◆ Task item
Present every line of text in the data below as a numbered list, skipping blank lines and leaving out the pictures.
──────
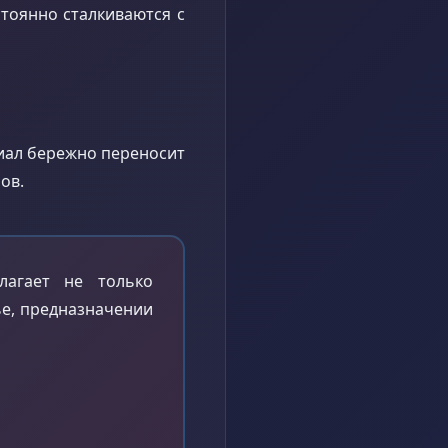
тоянно сталкиваются с
риал бережно переносит
ов.
лагает не только
ье, предназначении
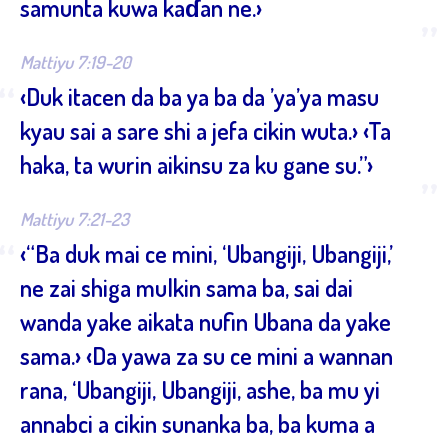
samunta kuwa kaɗan ne.›
”
Mattiyu 7:19-20
“
‹Duk itacen da ba ya ba da ’ya’ya masu
kyau sai a sare shi a jefa cikin wuta.› ‹Ta
haka, ta wurin aikinsu za ku gane su.”›
”
Mattiyu 7:21-23
“
‹“Ba duk mai ce mini, ‘Ubangiji, Ubangiji,’
ne zai shiga mulkin sama ba, sai dai
wanda yake aikata nufin Ubana da yake
sama.› ‹Da yawa za su ce mini a wannan
rana, ‘Ubangiji, Ubangiji, ashe, ba mu yi
annabci a cikin sunanka ba, ba kuma a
──────
◆ Exercise response
1. тоянно сталкиваются с
2. риал бережно переносит
3. ов.
4. лагает не только
5. ье, предназначении
6. samunta kuwa kaɗan ne.›
7. ”
8. Mattiyu 7:19-20
9. “
10. ‹Duk itacen da ba ya ba da ’ya’ya masu
11. kyau sai a sare shi a jefa cikin wuta.› ‹Ta
12. haka, ta wurin aikinsu za ku gane su.”›
13. ”
14. Mattiyu 7:21-23
15. “
16. ‹“Ba duk mai ce mini, ‘Ubangiji, Ubangiji,’
17. ne zai shiga mulkin sama ba, sai dai
18. wanda yake aikata nufin Ubana da yake
19. sama.› ‹Da yawa za su ce mini a wannan
20. rana, ‘Ubangiji, Ubangiji, ashe, ba mu yi
21. annabci a cikin sunanka ba, ba kuma a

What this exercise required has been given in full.